Bob Gain
- Gain on a 1956 Browns program

No. 52, 74, 79
- Positions: Defensive tackle, defensive end, guard, tackle

Personal information
- Born: June 21, 1929 Akron, Ohio, U.S.
- Died: November 14, 2016 (aged 87) Willoughby, Ohio, U.S.
- Listed height: 6 ft 3 in (1.91 m)
- Listed weight: 215 lb (98 kg)

Career information
- High school: Weir (Weirton, West Virginia)
- College: Kentucky
- NFL draft: 1951: 1st round, 5th overall pick

Career history
- Ottawa Rough Riders (1951); Cleveland Browns (1952, 1954–1964);

Awards and highlights
- 3× NFL champion (1954, 1955, 1964); 7× Second-team All-Pro (1955–1959, 1961, 1962); 5× Pro Bowl (1957-1959, 1961, 1962); Cleveland Browns Legends; Grey Cup champion (1951); Consensus All-American (1950); Second-team All-American (1949); Outland Trophy (1950); Jacobs Blocking Trophy (1950); 2× First-team All-SEC (1949, 1950); Second-team All-SEC (1948);

Career NFL statistics
- Fumble recoveries: 15
- Interceptions: 1
- Sacks: 14
- Total touchdowns: 1
- Stats at Pro Football Reference
- College Football Hall of Fame

= Bob Gain =

American football player (1929–2016)

Robert Gain (June 21, 1929 – November 14, 2016) was an American professional football player for 13 seasons with the Cleveland Browns of the National Football League (NFL), and also played in the Canadian Football League (CFL). He played in five Pro Bowls in the space of seven years with the Browns and was a first-team All-Pro selection once and a second-team selection seven times.

Gain played tackle, middle guard, and end and was standout defender at tackle, end, and middle guard. Cleveland led the NFL in many defensive categories in his 12 years and the Browns won 2/3 of their games and three championships during his career.

==College career==
Gain was a standout offensive and defensive lineman at the University of Kentucky, where he won the Outland Trophy in 1950 as the nation's Outstanding College Interior Football Lineman of the Year. Gain started at tackle four years (1947–1950) at the University of Kentucky (SEC). At Kentucky he won All-American honors his last two years (consensus in 1950) and co-captained a Wildcats team that captured the SEC championship. In 1950, the three-year All-SEC selection was chosen the best SEC lineman by the Atlanta (GA) Touchdown and Birmingham (AL) Quarterback Clubs. He was inducted into the College Football Hall of Fame in 1980.

==Professional career==
After playing one season in Canada in 1951 with the Ottawa Rough Riders of the Canadian Football League, he returned to Cleveland and played for 12 years (1952, 1954–1964). Gain played defensive tackle for the Cleveland Browns (NFL). A stalwart defensive tackle on six Browns Eastern Conference and three (1954–1955, 1964) NFL championship teams, Gain started in five Pro Bowl games.

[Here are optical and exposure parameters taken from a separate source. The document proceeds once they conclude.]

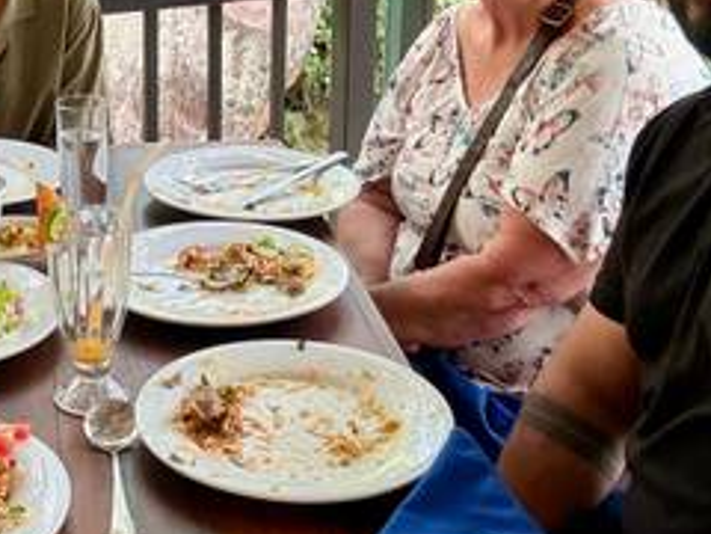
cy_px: 47
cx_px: 124
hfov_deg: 27.5
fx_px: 1417
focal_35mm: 69
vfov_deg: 20.8
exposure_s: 1/94
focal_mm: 2.69
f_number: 1.9
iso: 80
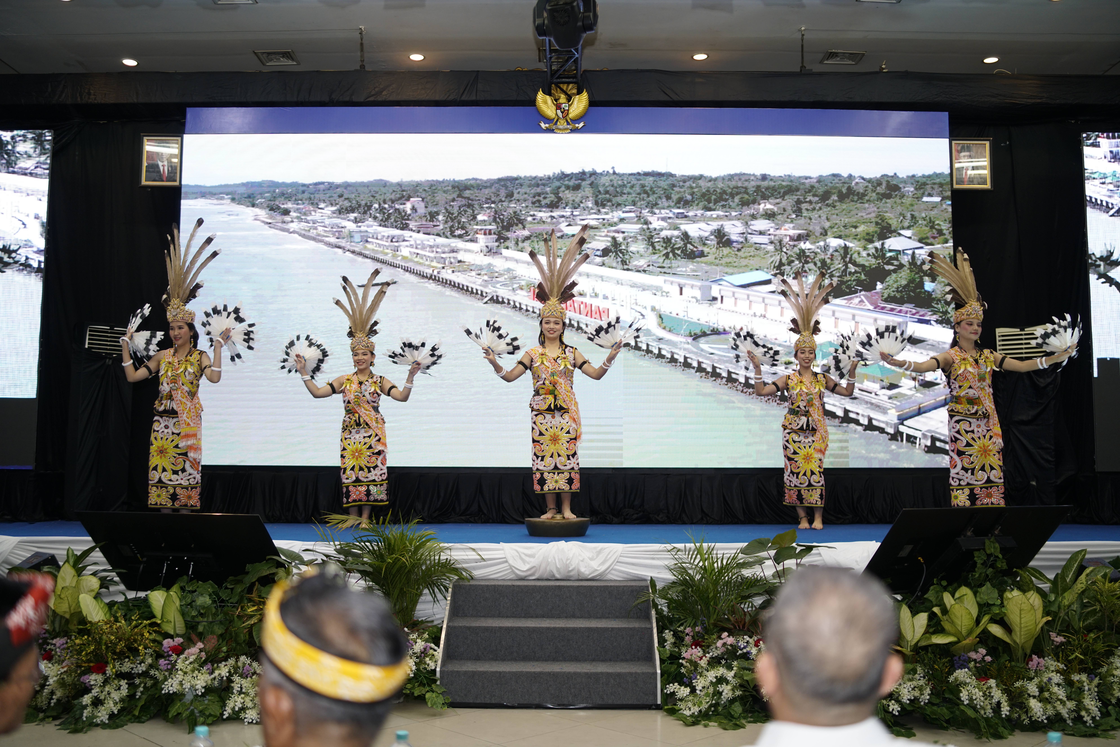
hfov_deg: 54.4
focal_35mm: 35
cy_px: 374
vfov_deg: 37.9
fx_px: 1089
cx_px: 560
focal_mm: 35
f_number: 1.4
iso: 400
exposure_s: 1/250
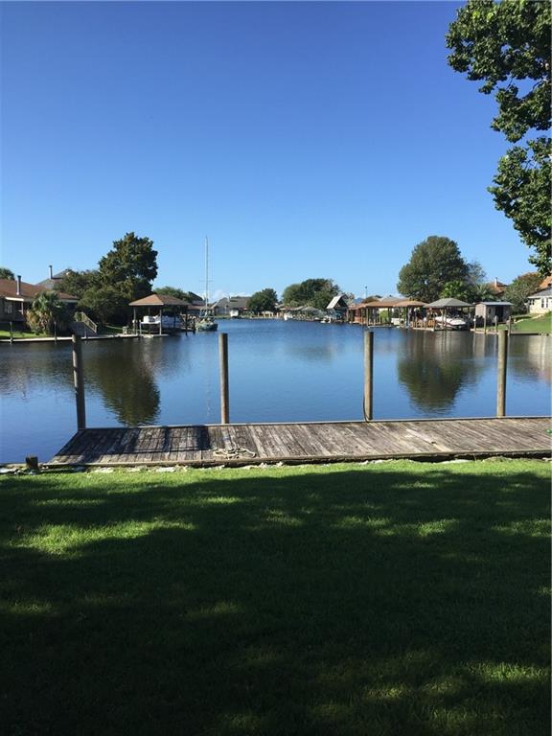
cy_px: 368
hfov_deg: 48.2
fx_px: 617
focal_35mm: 29
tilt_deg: -4.4
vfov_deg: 61.7
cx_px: 276
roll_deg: -0.1
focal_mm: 4.15
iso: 32
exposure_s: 1/1319
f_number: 2.2
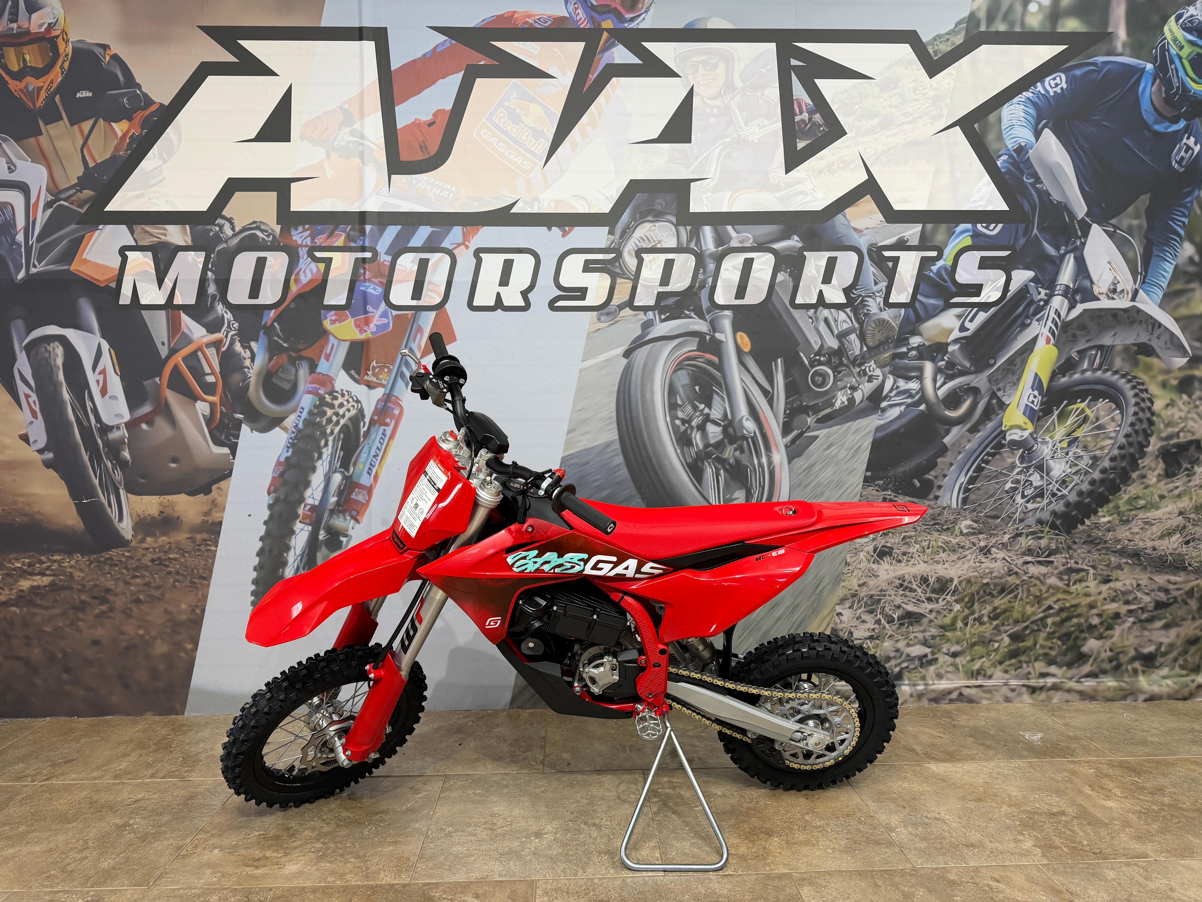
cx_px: 601
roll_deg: +0.0
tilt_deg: -2.9
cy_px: 451
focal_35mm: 24
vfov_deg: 56.8
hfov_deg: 71.6
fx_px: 833
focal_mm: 6.76
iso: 125
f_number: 1.78
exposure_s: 1/60
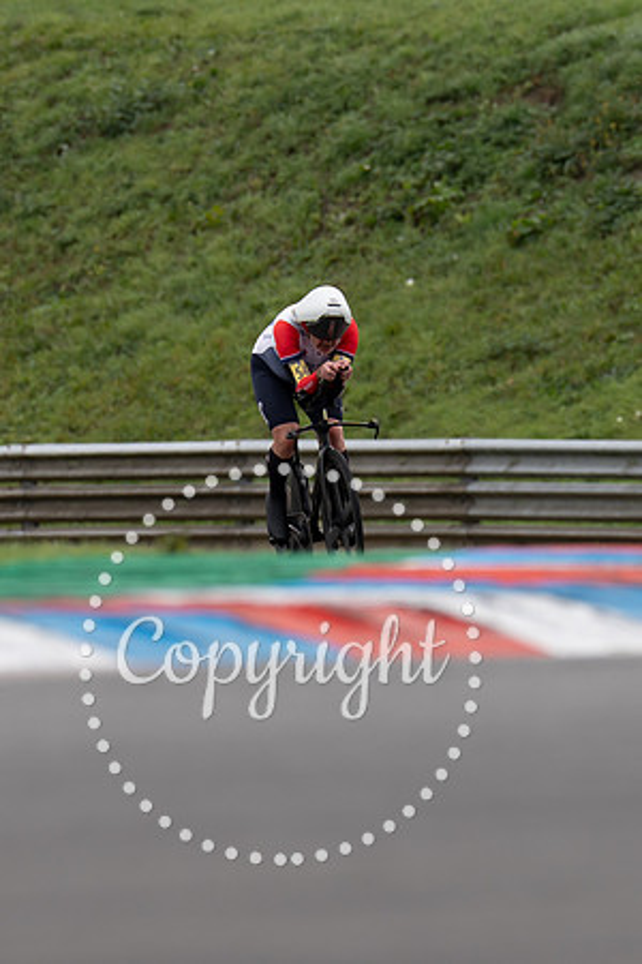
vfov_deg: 3.4
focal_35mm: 605
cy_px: 649
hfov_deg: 2.3
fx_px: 16190
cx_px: 322
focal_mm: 200
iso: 200
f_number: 4
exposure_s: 1/800
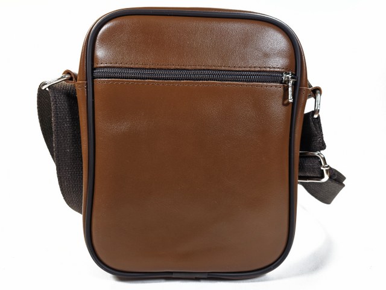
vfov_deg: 58.9
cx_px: 193
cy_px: 145
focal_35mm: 23
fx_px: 256
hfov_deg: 73.9
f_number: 1.7
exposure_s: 1/100
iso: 20
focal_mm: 6.3
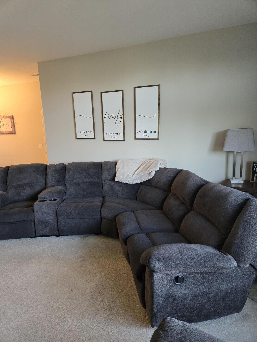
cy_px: 171
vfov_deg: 73.9
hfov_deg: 58.9
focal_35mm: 23
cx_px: 128
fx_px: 228
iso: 640
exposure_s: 1/120
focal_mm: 5.4
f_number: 1.8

Gain interrupted his professional career in 1953 to serve in Korean War for the United States Air Force as a 1st Lieutenant. He returned to the Browns near the end of the 1954 season.

He was honored by the Pittsburgh (PA) Dapper Dan Club and was named to the West Virginia and Cleveland Sports Hall of Fame.

He ended his career with a one-time All-Pro and a 7-time Second-team All-Pro record in his 12 seasons, and after the 1957 season was voted the NFL Defensive linemen of the year by the Los Angeles Times.

He ended his career with three NFL championships with the Browns.

The Professional Football Researchers Association named Gain to the PRFA Hall of Very Good Class of 2010.